Entries provided START

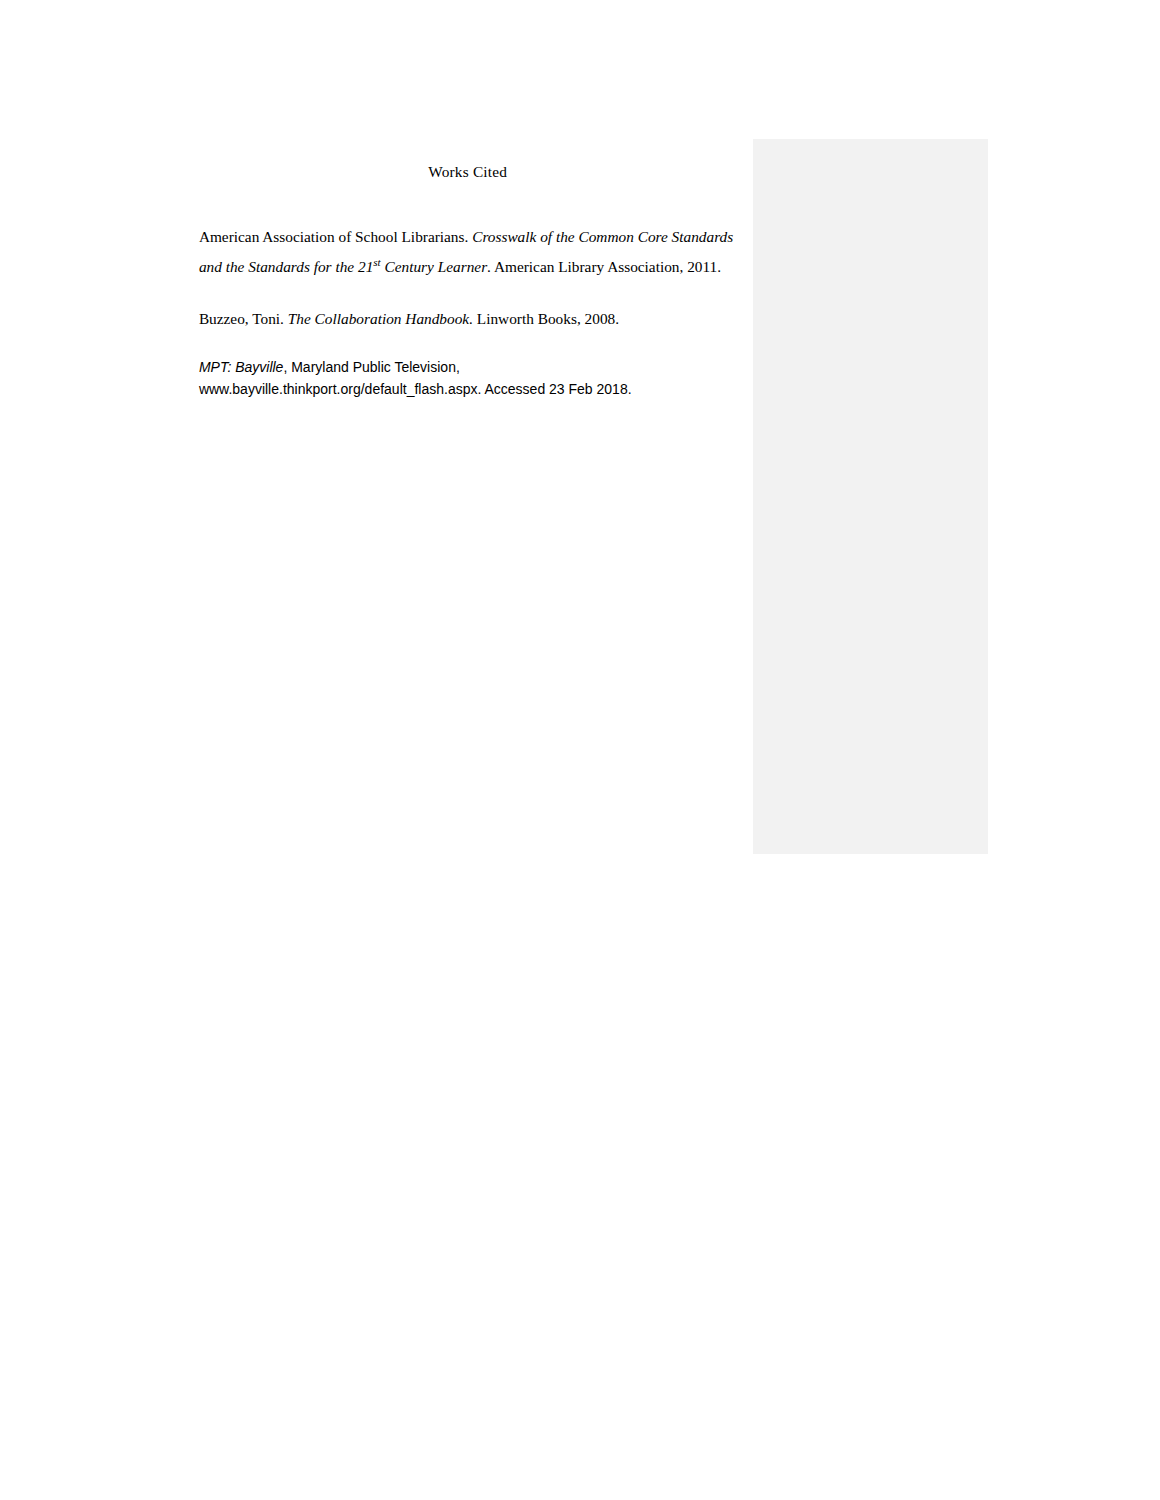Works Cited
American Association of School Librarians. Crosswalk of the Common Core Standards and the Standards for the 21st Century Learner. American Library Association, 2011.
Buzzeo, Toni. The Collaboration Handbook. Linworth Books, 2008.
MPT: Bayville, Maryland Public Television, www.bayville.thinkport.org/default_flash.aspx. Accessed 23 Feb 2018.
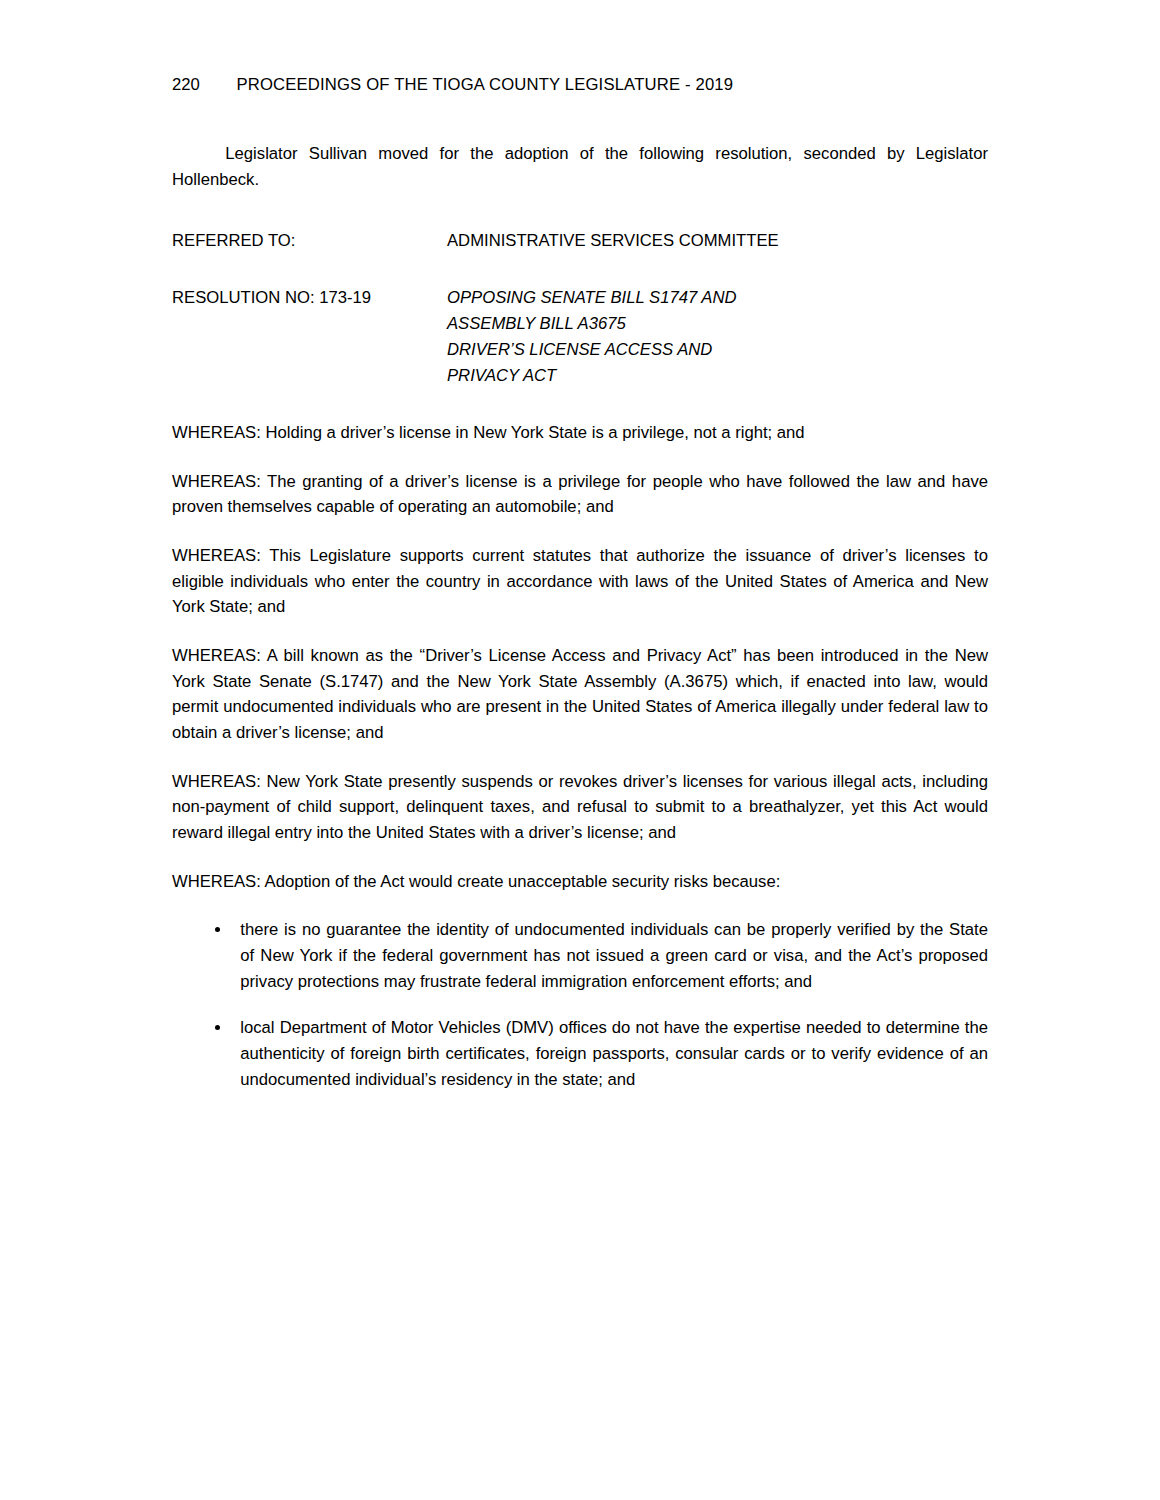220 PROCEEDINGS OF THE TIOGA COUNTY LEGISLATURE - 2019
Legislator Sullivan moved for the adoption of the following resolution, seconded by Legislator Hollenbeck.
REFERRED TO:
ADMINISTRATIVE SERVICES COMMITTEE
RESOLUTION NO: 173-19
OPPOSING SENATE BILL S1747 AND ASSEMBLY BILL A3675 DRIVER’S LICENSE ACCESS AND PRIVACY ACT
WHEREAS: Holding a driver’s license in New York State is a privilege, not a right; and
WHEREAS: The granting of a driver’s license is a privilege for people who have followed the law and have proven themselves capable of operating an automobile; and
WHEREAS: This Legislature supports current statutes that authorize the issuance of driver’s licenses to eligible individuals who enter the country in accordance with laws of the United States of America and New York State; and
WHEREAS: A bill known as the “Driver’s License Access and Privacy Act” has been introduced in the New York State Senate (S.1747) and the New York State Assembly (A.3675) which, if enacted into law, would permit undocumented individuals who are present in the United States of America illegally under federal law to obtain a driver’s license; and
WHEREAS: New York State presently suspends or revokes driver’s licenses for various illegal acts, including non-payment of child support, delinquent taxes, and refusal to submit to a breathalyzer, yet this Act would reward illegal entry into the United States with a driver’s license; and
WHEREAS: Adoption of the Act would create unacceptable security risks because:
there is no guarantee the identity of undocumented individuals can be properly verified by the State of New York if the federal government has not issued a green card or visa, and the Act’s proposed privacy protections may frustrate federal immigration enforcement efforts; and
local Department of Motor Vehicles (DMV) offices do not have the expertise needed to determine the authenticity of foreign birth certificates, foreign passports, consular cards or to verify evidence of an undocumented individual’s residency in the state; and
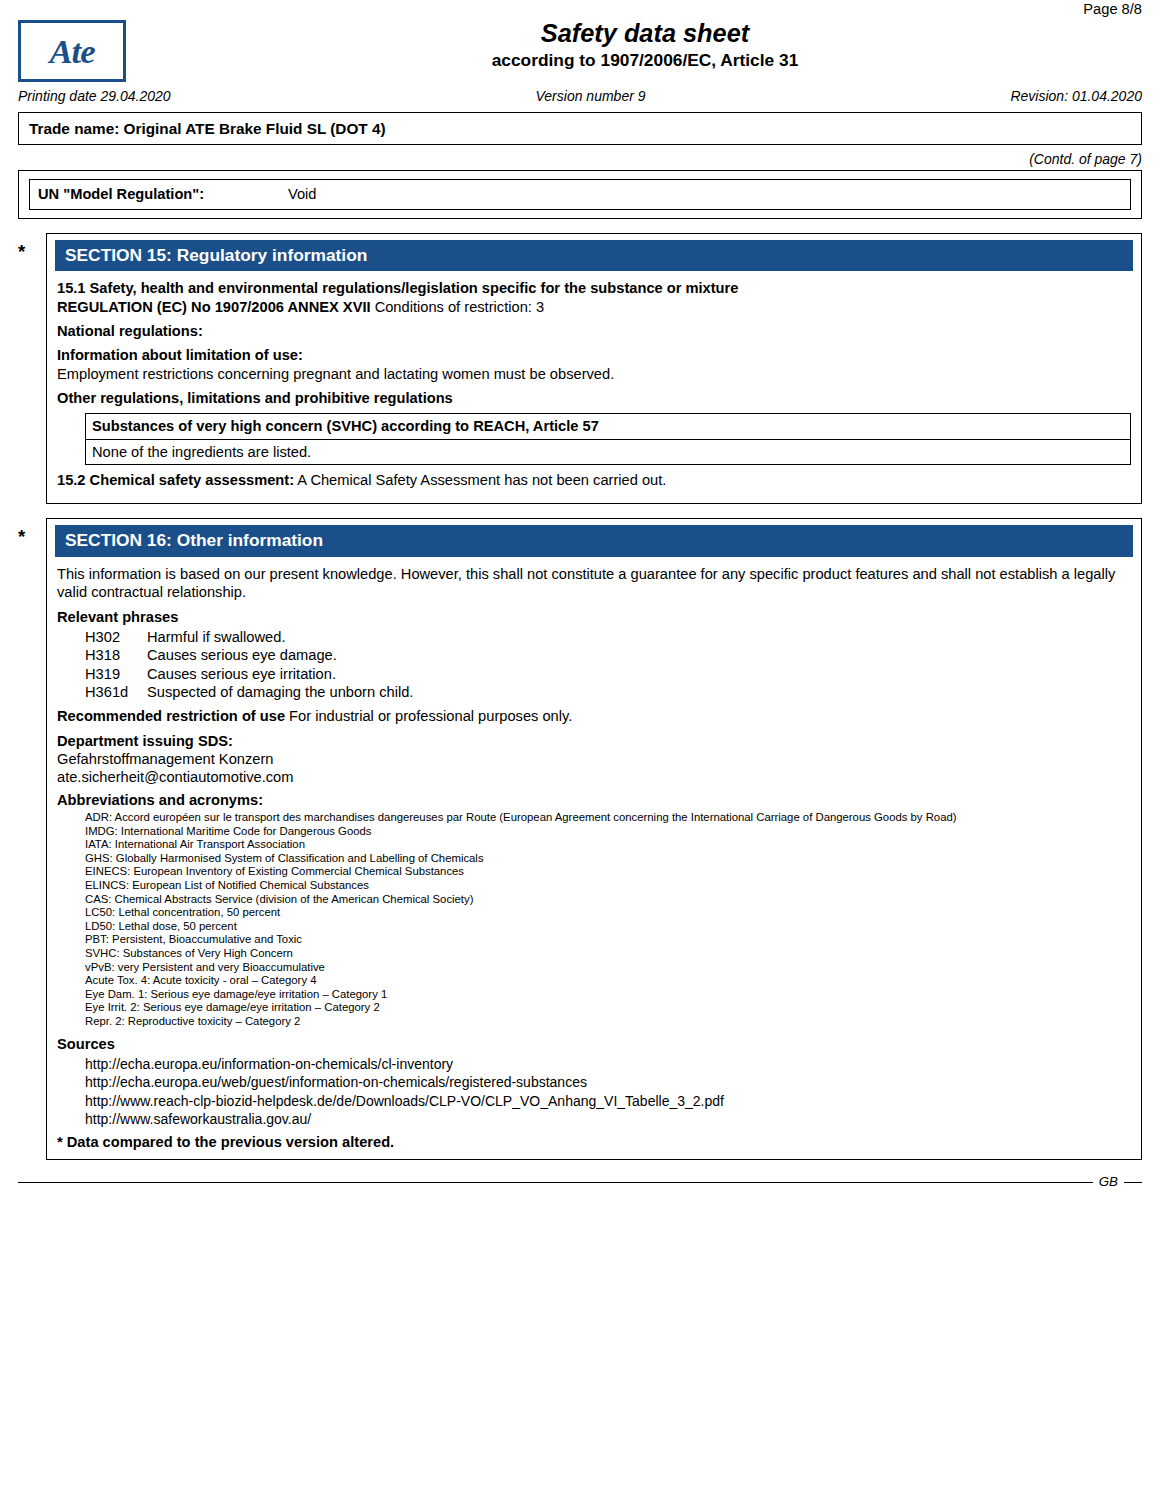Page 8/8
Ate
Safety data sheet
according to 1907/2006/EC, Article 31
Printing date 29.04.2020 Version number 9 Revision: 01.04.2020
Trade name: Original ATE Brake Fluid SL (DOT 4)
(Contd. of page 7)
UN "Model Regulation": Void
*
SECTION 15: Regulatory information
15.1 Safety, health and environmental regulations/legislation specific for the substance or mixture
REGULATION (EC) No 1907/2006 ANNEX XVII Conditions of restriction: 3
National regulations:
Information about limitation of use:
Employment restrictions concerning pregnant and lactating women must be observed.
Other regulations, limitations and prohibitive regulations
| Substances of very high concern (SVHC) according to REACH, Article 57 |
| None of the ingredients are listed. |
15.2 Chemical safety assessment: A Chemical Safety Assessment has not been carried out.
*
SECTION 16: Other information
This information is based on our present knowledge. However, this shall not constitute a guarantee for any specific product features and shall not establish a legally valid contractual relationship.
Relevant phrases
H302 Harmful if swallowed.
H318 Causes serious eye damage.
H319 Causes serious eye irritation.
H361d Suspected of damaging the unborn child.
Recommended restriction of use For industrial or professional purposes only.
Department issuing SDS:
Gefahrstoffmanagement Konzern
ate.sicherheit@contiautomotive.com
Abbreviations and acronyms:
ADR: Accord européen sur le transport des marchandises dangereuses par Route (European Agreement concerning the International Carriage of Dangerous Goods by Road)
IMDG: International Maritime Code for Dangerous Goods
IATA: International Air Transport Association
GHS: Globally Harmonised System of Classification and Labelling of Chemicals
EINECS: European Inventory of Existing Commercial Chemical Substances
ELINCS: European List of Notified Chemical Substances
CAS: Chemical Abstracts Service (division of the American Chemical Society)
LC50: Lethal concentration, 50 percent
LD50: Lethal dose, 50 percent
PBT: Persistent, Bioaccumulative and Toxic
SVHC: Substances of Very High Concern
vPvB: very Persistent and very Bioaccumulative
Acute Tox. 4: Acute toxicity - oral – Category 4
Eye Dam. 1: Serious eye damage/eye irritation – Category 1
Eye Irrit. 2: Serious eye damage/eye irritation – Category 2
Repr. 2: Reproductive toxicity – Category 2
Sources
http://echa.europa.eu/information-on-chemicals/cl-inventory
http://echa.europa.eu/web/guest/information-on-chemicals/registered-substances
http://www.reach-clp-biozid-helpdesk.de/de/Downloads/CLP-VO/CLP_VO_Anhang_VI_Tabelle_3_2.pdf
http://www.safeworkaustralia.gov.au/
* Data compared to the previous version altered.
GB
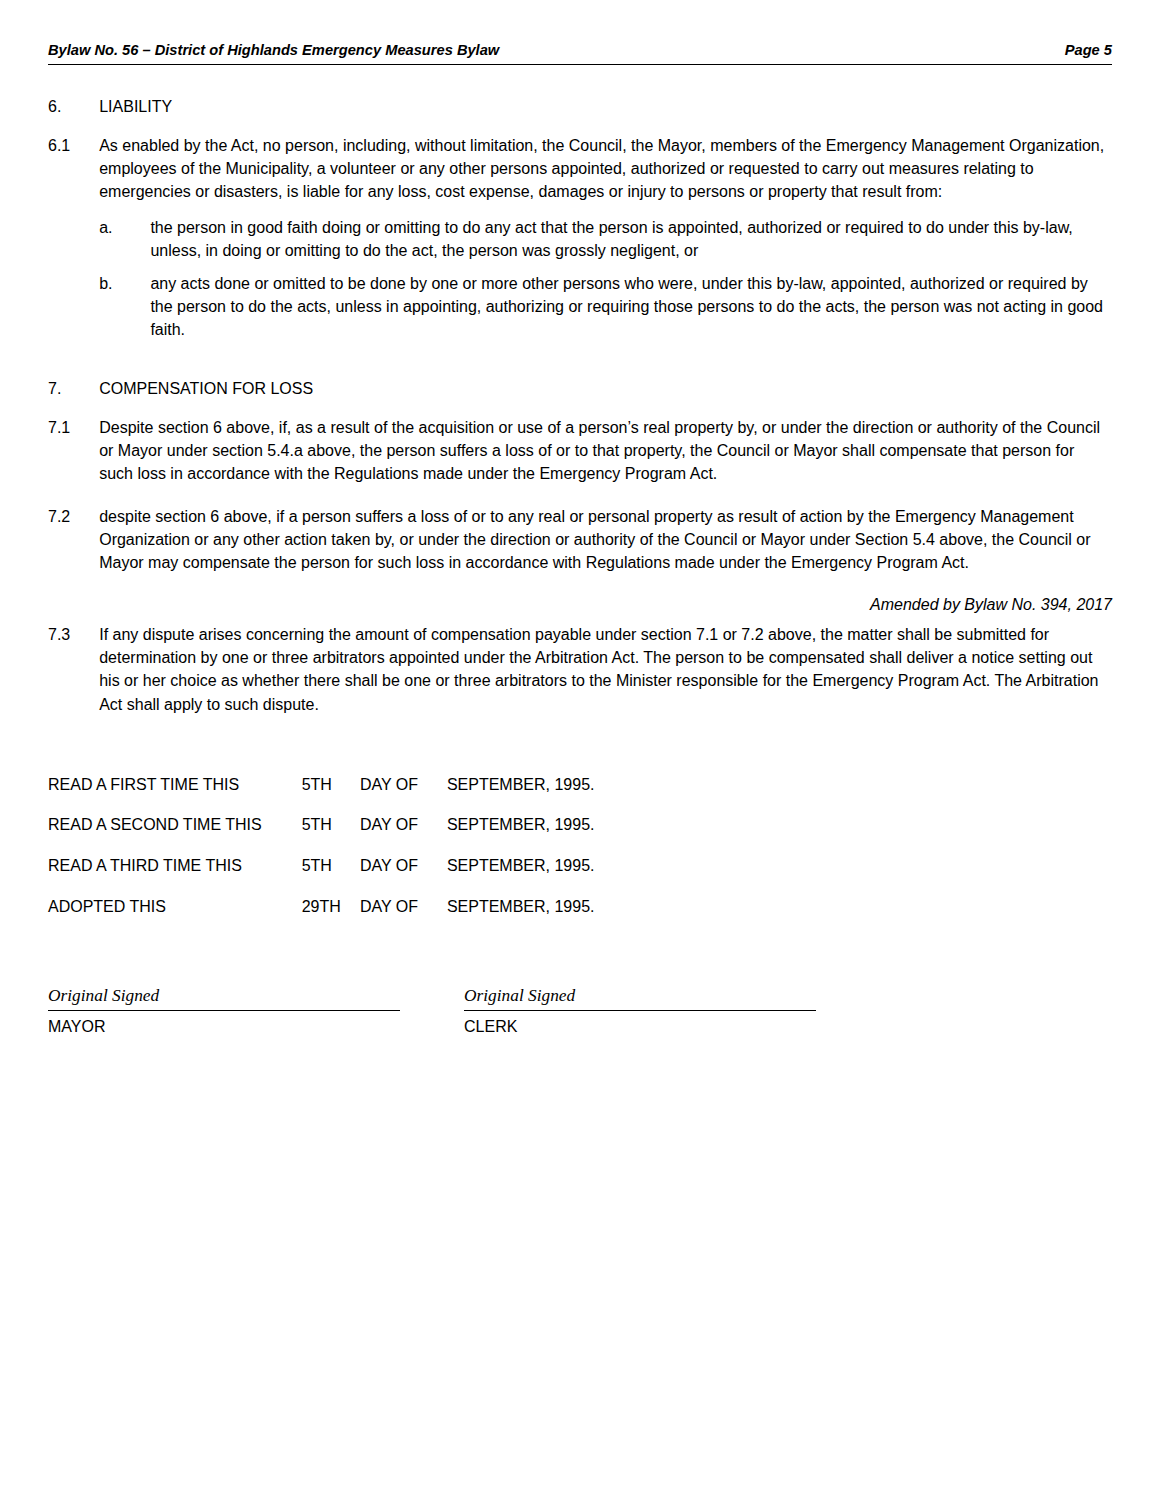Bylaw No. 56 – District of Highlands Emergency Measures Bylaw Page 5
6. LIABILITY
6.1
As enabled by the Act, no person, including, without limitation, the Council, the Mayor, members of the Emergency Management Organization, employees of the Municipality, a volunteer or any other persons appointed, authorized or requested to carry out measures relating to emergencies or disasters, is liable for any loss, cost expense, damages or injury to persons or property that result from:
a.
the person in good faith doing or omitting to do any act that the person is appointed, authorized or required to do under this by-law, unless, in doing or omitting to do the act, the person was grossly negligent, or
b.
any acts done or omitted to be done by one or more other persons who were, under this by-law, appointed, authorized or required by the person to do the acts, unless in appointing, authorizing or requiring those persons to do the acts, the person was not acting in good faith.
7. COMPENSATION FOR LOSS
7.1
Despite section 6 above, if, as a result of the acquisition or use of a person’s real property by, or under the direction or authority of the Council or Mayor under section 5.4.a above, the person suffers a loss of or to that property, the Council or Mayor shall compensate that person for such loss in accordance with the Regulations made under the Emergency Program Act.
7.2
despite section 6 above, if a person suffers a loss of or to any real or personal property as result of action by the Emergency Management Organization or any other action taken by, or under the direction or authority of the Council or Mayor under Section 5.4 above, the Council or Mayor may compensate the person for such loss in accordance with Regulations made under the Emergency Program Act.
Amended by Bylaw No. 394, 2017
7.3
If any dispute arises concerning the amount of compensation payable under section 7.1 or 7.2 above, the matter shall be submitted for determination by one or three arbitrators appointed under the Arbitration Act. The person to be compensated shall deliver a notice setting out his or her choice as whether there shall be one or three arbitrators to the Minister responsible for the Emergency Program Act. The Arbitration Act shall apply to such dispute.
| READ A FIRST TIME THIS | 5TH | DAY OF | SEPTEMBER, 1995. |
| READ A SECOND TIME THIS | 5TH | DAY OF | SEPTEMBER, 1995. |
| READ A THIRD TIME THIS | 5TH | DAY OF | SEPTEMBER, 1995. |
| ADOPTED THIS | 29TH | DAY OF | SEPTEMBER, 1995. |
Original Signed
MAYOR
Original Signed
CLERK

Entries provided END

- [What the exercise asks]: Include the first line of the records, the line containing "MPT: Bayville, Maryland", and every line between them, repeated exactly. Skip the pictures.

- [Result below]:
Works Cited
American Association of School Librarians. Crosswalk of the Common Core Standards and the Standards for the 21st Century Learner. American Library Association, 2011.
Buzzeo, Toni. The Collaboration Handbook. Linworth Books, 2008.
MPT: Bayville, Maryland Public Television, www.bayville.thinkport.org/default_flash.aspx. Accessed 23 Feb 2018.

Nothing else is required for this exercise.